Le mont Lucotitius devient la montagne Sainte-Geneviève
La colline s'appelait alors mons Lucotitius. Au retour de sa campagne victorieuse contre les Wisigoths, vers 508, Clovis fait entreprendre la construction d'une basilique dédiée aux saints Pierre et Paul. Le roi y est enseveli comme fondateur en 511, avant l'achèvement de l'édifice. La présence du tombeau de Geneviève transforme peu à peu le lieu : l'église des Saints-Apôtres devient l'abbaye Sainte-Geneviève, et la hauteur prend le nom qu'elle porte encore, la montagne Sainte-Geneviève, dans l'actuel 5e arrondissement.

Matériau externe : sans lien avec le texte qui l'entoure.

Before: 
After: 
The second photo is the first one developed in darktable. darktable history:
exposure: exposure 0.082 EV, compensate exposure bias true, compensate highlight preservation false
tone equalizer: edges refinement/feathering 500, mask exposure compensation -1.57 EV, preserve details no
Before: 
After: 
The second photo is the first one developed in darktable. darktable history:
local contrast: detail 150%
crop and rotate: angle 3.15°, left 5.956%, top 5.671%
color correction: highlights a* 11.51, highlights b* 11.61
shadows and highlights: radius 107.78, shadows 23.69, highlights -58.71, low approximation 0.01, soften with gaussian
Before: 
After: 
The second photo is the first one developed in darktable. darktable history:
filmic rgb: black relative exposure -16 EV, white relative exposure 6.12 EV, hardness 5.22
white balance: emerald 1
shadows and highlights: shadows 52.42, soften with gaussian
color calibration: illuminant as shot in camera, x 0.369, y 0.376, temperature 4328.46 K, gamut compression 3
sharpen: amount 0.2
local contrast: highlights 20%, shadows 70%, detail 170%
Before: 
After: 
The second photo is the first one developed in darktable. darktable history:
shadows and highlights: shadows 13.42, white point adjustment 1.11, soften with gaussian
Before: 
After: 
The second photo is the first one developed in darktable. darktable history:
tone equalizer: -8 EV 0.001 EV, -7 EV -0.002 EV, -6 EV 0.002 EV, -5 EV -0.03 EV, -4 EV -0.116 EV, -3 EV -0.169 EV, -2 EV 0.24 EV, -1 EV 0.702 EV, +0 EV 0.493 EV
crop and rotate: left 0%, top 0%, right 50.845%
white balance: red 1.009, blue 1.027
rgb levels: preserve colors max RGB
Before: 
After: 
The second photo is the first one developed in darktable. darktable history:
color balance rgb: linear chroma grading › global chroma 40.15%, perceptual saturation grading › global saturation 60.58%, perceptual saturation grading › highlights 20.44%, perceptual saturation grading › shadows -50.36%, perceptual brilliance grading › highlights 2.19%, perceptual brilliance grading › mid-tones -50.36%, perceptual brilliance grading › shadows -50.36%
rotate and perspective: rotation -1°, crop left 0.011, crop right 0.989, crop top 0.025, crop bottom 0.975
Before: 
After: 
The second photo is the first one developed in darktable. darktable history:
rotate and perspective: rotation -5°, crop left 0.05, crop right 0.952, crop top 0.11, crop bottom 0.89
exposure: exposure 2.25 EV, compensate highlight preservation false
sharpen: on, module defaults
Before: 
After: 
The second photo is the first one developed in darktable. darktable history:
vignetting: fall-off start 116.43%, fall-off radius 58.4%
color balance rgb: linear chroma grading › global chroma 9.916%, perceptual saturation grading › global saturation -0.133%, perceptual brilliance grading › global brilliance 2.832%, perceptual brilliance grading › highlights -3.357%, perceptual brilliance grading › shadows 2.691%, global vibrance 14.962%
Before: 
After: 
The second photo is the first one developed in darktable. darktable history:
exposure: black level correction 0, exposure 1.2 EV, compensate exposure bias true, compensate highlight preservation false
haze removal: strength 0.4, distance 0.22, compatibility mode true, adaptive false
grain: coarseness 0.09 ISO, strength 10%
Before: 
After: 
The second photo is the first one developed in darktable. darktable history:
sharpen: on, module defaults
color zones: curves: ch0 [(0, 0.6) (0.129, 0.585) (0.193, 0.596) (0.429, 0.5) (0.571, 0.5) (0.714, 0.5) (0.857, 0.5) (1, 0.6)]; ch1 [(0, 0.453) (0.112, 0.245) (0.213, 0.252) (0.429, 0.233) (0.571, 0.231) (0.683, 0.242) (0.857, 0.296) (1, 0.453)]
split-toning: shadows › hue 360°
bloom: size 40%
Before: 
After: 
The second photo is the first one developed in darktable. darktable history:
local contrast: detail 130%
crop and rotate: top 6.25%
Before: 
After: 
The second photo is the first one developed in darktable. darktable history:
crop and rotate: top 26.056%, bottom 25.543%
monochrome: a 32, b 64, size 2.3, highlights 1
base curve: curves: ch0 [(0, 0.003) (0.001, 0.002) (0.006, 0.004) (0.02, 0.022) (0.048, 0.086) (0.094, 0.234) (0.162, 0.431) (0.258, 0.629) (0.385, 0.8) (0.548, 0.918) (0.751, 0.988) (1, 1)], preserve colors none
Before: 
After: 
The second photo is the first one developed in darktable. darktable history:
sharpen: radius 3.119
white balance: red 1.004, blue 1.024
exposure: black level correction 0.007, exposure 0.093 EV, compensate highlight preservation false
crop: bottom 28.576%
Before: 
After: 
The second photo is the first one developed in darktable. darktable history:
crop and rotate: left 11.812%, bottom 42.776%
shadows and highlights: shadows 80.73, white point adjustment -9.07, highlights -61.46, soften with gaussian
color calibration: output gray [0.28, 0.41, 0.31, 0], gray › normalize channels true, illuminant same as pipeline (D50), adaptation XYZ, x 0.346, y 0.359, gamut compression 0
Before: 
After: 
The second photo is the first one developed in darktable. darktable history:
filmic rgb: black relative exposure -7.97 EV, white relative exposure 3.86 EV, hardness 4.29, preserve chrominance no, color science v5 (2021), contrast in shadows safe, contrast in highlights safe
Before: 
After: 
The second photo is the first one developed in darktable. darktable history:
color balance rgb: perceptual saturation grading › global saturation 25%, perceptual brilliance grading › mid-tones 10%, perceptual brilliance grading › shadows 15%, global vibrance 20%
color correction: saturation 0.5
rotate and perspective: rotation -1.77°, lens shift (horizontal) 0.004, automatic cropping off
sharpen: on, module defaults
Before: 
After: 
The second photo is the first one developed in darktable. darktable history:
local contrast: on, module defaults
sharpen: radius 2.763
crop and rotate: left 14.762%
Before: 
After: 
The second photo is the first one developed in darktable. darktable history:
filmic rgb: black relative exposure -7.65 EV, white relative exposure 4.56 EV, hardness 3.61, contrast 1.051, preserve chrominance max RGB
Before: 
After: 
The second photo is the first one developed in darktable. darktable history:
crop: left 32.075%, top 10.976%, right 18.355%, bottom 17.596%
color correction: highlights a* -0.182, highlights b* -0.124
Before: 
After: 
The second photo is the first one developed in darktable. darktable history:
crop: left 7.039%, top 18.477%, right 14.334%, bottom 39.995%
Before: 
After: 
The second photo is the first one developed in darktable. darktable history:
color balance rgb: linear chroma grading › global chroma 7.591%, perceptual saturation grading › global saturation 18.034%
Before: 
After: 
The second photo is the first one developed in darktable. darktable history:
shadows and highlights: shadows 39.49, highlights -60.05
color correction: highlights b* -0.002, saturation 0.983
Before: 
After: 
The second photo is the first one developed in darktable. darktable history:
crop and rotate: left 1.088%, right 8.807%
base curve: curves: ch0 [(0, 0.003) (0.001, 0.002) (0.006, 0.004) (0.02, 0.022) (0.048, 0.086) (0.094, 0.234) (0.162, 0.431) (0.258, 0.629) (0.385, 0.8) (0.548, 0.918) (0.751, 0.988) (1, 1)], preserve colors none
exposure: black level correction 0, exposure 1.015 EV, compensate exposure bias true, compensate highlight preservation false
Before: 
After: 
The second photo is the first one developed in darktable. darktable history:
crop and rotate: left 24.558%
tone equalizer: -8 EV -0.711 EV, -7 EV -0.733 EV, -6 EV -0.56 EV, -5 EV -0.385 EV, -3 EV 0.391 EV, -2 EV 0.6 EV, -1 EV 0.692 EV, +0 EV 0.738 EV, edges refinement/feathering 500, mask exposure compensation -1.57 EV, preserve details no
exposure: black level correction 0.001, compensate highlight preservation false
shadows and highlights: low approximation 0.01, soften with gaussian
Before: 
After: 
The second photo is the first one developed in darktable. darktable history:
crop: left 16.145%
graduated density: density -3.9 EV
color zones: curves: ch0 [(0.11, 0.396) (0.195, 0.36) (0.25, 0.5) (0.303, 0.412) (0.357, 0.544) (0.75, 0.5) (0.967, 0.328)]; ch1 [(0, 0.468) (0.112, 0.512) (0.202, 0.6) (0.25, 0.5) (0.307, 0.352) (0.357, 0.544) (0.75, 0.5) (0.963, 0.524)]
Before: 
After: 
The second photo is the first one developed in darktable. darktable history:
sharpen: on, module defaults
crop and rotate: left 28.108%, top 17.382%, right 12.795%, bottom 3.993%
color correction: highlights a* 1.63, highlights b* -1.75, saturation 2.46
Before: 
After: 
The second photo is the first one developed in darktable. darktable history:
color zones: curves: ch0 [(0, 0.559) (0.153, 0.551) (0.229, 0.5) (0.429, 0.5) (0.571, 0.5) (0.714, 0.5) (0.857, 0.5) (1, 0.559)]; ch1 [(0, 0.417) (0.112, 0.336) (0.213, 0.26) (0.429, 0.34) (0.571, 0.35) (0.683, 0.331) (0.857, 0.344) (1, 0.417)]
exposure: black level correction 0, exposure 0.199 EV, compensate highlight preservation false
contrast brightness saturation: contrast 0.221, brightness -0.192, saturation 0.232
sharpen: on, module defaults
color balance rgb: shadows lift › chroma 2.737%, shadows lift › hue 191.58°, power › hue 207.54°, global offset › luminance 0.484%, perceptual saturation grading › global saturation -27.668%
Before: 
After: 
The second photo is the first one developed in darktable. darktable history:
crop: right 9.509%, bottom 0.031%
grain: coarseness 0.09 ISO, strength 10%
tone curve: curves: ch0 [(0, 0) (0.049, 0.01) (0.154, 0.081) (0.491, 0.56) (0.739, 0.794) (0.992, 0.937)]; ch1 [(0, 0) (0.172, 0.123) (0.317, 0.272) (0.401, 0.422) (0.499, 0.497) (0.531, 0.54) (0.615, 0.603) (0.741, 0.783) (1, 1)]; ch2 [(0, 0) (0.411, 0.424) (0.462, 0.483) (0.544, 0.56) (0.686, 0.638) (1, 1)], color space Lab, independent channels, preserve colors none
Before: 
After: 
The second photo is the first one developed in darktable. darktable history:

Ce que l'histoire retient, ce que la légende ajoute
Geneviève est surtout connue pour avoir, en 451, dissuadé les Parisiens de fuir devant Attila ; les Huns contournèrent la cité. La part de la femme réelle et la part du récit édifiant sont ici difficiles à démêler : la tradition la fait alors âgée de 28 ans, mais l'arrêt des Huns tient à des causes militaires qui dépassent largement une figure isolée. Plus solide est l'épisode du ravitaillement. Dans les années 470, alors que les Francs assiègent Paris affamée, Geneviève aurait organisé un convoi de bateaux pour remonter du blé jusqu'à la ville. Femme de décision, en lien avec les évêques et les rois, elle relève d'une autorité chrétienne bien attestée pour la Gaule du Ve siècle, par-delà les miracles que lui prêtera la dévotion postérieure.
Du tombeau sur le mont aux cendres dans la Seine
Le tombeau fit de l'abbaye un grand lieu de pèlerinage. Une châsse ornée de douze statues d'or abrita les reliques jusqu'à la Révolution. La fin fut brutale. Le 8 novembre 1793, la châsse est portée à la Monnaie pour y être fondue ; le 21 novembre, les ossements de la sainte sont brûlés en place de Grève et les cendres jetées à la Seine. Sur le mont, l'abbaye médiévale a disparu : il en subsiste la « tour Clovis », clocher englobé aujourd'hui dans l'enceinte du lycée Henri-IV. Tout près, l'église Saint-Étienne-du-Mont conserve un reliquaire moderne avec quelques restes — un avant-bras, des phalanges — dispersés avant 1793 et sauvés par leur discrétion.
Le saviez-vous ? L'immense église néoclassique que Soufflot éleva au sommet de la montagne pour abriter le culte de Geneviève fut achevée à la veille de la Révolution. Sécularisée, elle devint le Panthéon : le sanctuaire bâti pour la patronne de Paris est aujourd'hui la nécropole laïque des grands hommes de la République.